** Dataset entries **
################
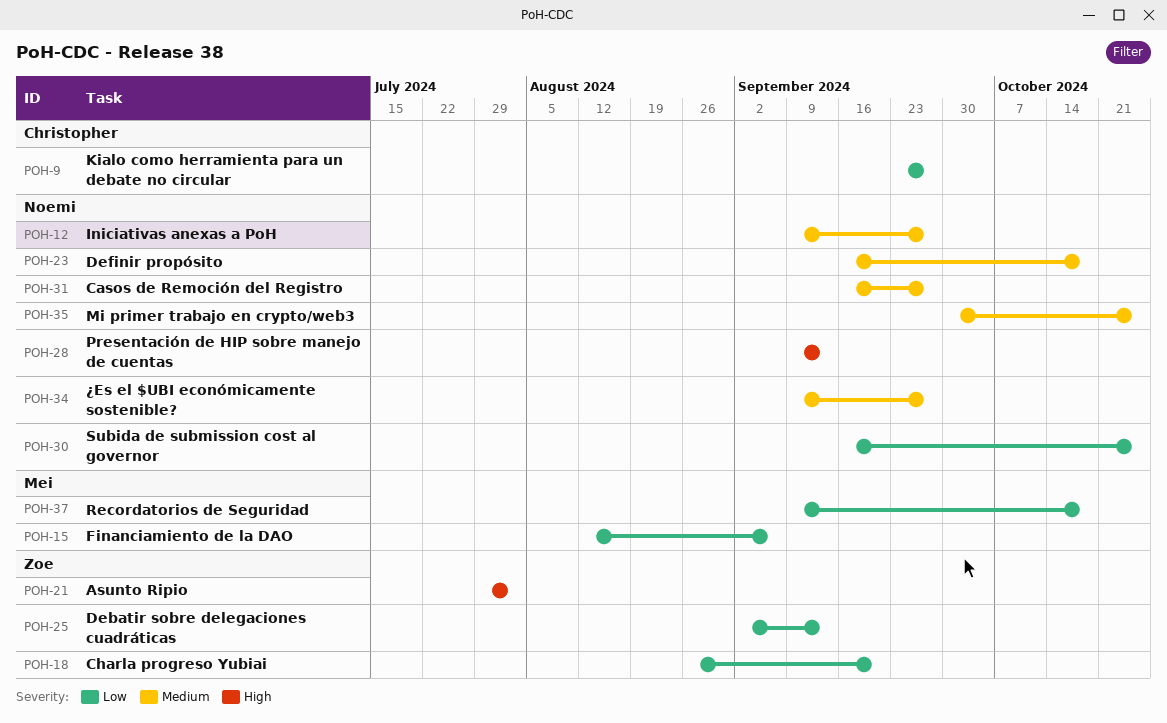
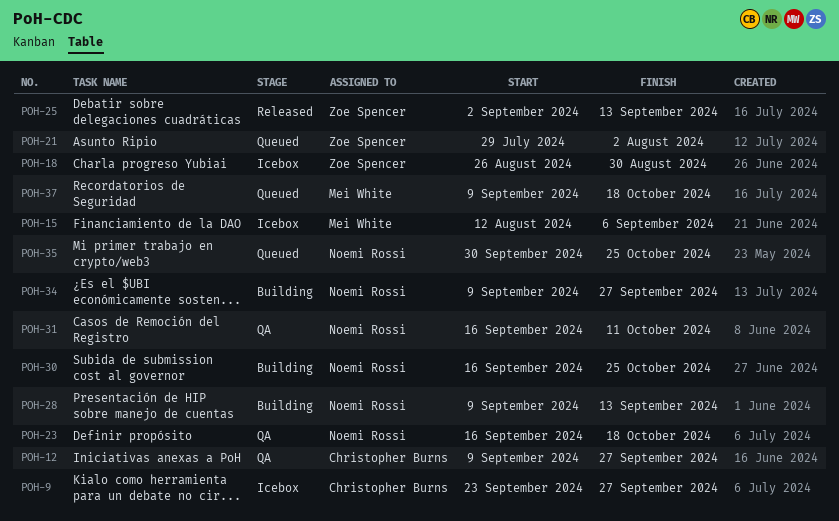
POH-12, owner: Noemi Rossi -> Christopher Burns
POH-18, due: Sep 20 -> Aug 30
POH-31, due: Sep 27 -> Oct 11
################
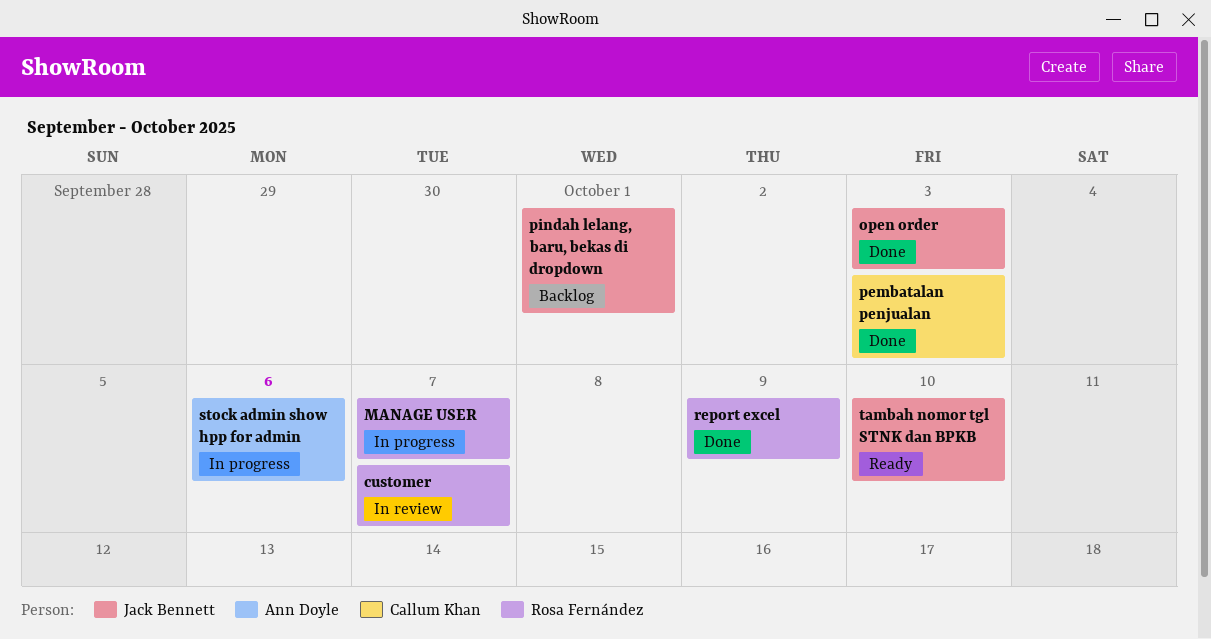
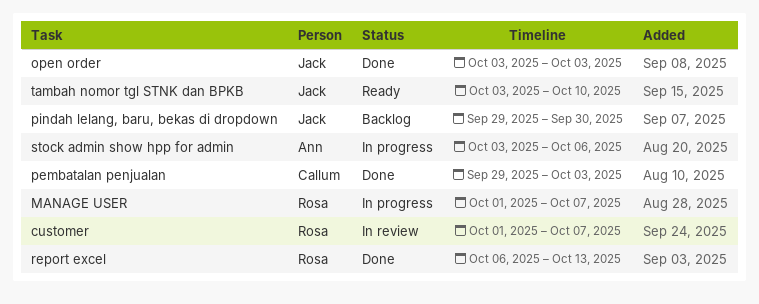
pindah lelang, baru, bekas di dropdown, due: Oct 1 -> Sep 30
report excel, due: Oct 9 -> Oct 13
################
** Activity **
Reproduce, exactly as they stand in the data above, the lines from the one that holds "POH-12, owner: Noemi" to the one that holds "POH-31, due: Sep 27 -> Oct 11", inclusive.

** Output of the task **
POH-12, owner: Noemi Rossi -> Christopher Burns
POH-18, due: Sep 20 -> Aug 30
POH-31, due: Sep 27 -> Oct 11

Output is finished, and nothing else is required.